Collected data
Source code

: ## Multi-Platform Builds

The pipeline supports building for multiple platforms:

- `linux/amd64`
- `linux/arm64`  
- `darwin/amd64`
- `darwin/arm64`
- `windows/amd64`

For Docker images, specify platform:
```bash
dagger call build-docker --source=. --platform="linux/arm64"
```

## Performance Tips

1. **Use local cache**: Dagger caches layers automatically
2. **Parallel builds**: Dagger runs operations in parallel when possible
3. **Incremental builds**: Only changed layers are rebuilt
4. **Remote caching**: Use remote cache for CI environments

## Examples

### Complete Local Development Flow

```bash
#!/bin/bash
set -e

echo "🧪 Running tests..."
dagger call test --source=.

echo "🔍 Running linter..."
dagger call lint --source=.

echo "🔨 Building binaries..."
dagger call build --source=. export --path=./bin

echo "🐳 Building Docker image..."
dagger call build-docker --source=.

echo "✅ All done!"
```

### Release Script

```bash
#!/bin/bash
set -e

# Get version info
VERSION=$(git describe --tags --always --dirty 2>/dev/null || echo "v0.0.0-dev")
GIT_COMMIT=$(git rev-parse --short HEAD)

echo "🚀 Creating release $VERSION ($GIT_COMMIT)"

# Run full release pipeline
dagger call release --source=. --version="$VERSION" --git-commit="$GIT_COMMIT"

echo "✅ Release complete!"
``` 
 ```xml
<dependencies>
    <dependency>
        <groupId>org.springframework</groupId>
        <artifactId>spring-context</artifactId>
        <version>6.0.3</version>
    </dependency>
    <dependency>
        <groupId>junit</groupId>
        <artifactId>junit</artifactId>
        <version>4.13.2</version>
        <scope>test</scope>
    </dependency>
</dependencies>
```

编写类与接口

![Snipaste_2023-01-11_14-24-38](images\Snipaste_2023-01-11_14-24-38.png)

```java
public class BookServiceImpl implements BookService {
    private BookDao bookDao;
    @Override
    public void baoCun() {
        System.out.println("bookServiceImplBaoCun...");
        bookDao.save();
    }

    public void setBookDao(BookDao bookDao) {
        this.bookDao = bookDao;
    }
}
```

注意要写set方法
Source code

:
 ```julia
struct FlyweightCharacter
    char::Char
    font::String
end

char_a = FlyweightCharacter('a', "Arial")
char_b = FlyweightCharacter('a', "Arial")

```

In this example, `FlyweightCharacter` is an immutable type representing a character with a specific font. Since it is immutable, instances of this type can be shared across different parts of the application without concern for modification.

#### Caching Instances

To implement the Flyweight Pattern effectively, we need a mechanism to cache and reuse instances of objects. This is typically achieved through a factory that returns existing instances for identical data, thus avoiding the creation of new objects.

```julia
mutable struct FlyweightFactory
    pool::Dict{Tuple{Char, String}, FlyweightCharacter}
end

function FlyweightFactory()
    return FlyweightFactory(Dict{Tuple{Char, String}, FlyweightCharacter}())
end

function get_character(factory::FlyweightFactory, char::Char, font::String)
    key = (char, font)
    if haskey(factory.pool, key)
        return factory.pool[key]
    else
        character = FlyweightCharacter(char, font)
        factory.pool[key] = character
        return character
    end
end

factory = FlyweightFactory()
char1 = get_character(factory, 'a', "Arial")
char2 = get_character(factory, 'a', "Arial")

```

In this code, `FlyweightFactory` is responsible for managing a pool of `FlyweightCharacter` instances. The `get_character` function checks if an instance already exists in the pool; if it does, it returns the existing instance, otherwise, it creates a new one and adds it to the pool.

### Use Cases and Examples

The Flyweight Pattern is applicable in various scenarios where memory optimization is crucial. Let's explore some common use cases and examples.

> What the exercise asks
Reproduce the entries above in full, precisely as written.

> Solved exercise
Source code

: ## Multi-Platform Builds

The pipeline supports building for multiple platforms:

- `linux/amd64`
- `linux/arm64`  
- `darwin/amd64`
- `darwin/arm64`
- `windows/amd64`

For Docker images, specify platform:
```bash
dagger call build-docker --source=. --platform="linux/arm64"
```

## Performance Tips

1. **Use local cache**: Dagger caches layers automatically
2. **Parallel builds**: Dagger runs operations in parallel when possible
3. **Incremental builds**: Only changed layers are rebuilt
4. **Remote caching**: Use remote cache for CI environments

## Examples

### Complete Local Development Flow

```bash
#!/bin/bash
set -e

echo "🧪 Running tests..."
dagger call test --source=.

echo "🔍 Running linter..."
dagger call lint --source=.

echo "🔨 Building binaries..."
dagger call build --source=. export --path=./bin

echo "🐳 Building Docker image..."
dagger call build-docker --source=.

echo "✅ All done!"
```

### Release Script

```bash
#!/bin/bash
set -e

# Get version info
VERSION=$(git describe --tags --always --dirty 2>/dev/null || echo "v0.0.0-dev")
GIT_COMMIT=$(git rev-parse --short HEAD)

echo "🚀 Creating release $VERSION ($GIT_COMMIT)"

# Run full release pipeline
dagger call release --source=. --version="$VERSION" --git-commit="$GIT_COMMIT"

echo "✅ Release complete!"
``` 
 ```xml
<dependencies>
    <dependency>
        <groupId>org.springframework</groupId>
        <artifactId>spring-context</artifactId>
        <version>6.0.3</version>
    </dependency>
    <dependency>
        <groupId>junit</groupId>
        <artifactId>junit</artifactId>
        <version>4.13.2</version>
        <scope>test</scope>
    </dependency>
</dependencies>
```

编写类与接口

![Snipaste_2023-01-11_14-24-38](images\Snipaste_2023-01-11_14-24-38.png)

```java
public class BookServiceImpl implements BookService {
    private BookDao bookDao;
    @Override
    public void baoCun() {
        System.out.println("bookServiceImplBaoCun...");
        bookDao.save();
    }

    public void setBookDao(BookDao bookDao) {
        this.bookDao = bookDao;
    }
}
```

注意要写set方法
Source code

:
 ```julia
struct FlyweightCharacter
    char::Char
    font::String
end

char_a = FlyweightCharacter('a', "Arial")
char_b = FlyweightCharacter('a', "Arial")

```

In this example, `FlyweightCharacter` is an immutable type representing a character with a specific font. Since it is immutable, instances of this type can be shared across different parts of the application without concern for modification.

#### Caching Instances

To implement the Flyweight Pattern effectively, we need a mechanism to cache and reuse instances of objects. This is typically achieved through a factory that returns existing instances for identical data, thus avoiding the creation of new objects.

```julia
mutable struct FlyweightFactory
    pool::Dict{Tuple{Char, String}, FlyweightCharacter}
end

function FlyweightFactory()
    return FlyweightFactory(Dict{Tuple{Char, String}, FlyweightCharacter}())
end

function get_character(factory::FlyweightFactory, char::Char, font::String)
    key = (char, font)
    if haskey(factory.pool, key)
        return factory.pool[key]
    else
        character = FlyweightCharacter(char, font)
        factory.pool[key] = character
        return character
    end
end

factory = FlyweightFactory()
char1 = get_character(factory, 'a', "Arial")
char2 = get_character(factory, 'a', "Arial")

```

In this code, `FlyweightFactory` is responsible for managing a pool of `FlyweightCharacter` instances. The `get_character` function checks if an instance already exists in the pool; if it does, it returns the existing instance, otherwise, it creates a new one and adds it to the pool.

### Use Cases and Examples

The Flyweight Pattern is applicable in various scenarios where memory optimization is crucial. Let's explore some common use cases and examples.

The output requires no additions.